Usually dependencies can be handled by the continuos integration system (such as teamcity or jenkins). You can split the tests by group or by tag and create different build configurations and then specify the dependencies.

On Wednesday, April 1, 2015, garethdn notifications@github.com wrote:

@simonvizzini https://github.com/simonvizzini Thanks for that, I've implemented login in the before methods for my tests but am running into the same problem as you describe in your OP. I have an application tag that contains two specs at the moment, createApplication and editApplication specs. Obviously the editApplication spec depends on the createApplication spec having been run beforehand. This will probably work fine, purely by coincidence, because the specs seems to execute alphabetically by file name - but it's not way a sustainable way to define the execution order.

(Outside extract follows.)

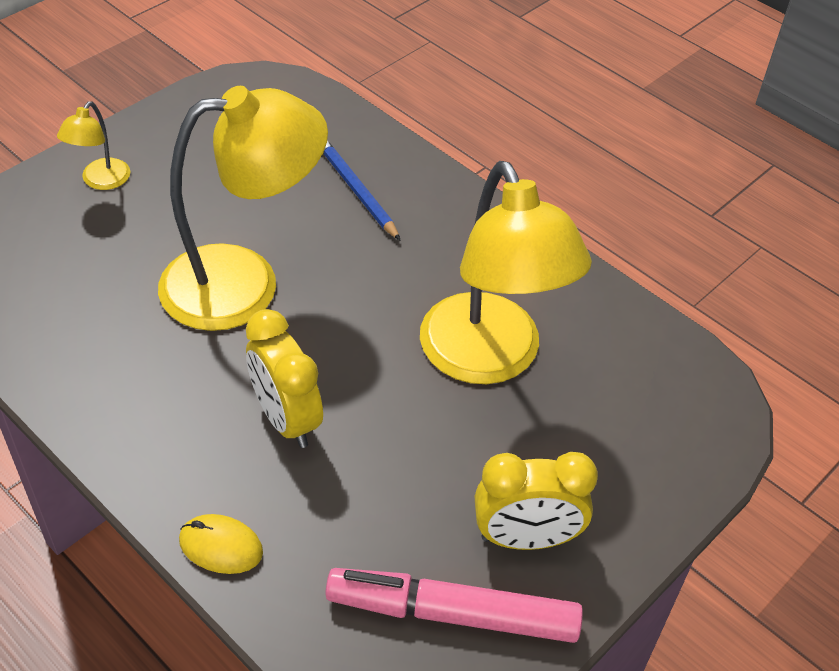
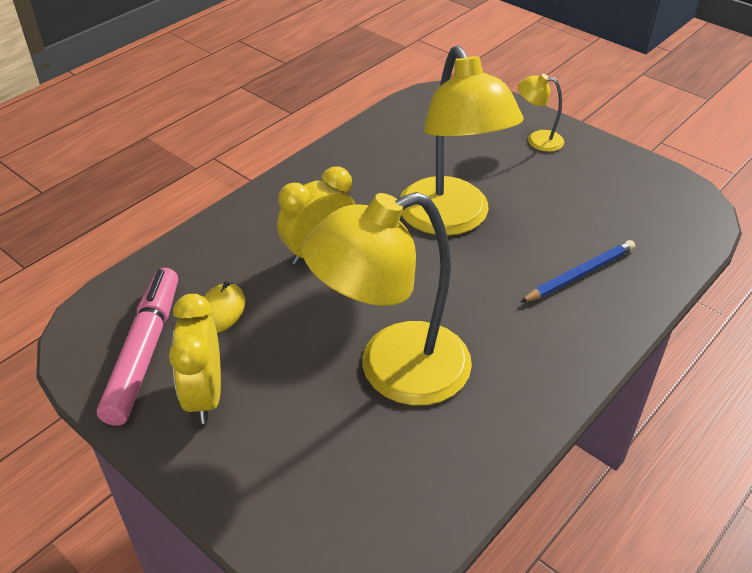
camera: 90 degrees right, 5 degrees down
yellow mouse [179,514,263,574] -> yellow mouse moved to [204,281,245,333]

— Reply to this email directly or view it on GitHub https://github.com/beatfactor/nightwatch/issues/391#issuecomment-88548137 .

garethdn commented 9 years ago

@beatfactor I understand that tests can be split by tag or group but let's say I have a user tag which contains specs for create, edit and finally delete. How do I ensure that the specs are executed in this order without actually naming the files something like, 01createUser.js, 02editUser.js and 03deleteUser.js?

EDIT: As an example, I'm fairly sure that this is why Slide 8 at http://www.slideshare.net/bastiao/nightwatcherjs is using that specific naming convention.

beatfactor commented 9 years ago

I don't have a solution for this problem. I personally think that test suites shouldn't depend on others, but I am willing to consider a concrete suggestion for an enhancement. So if anybody has one please create a new issue.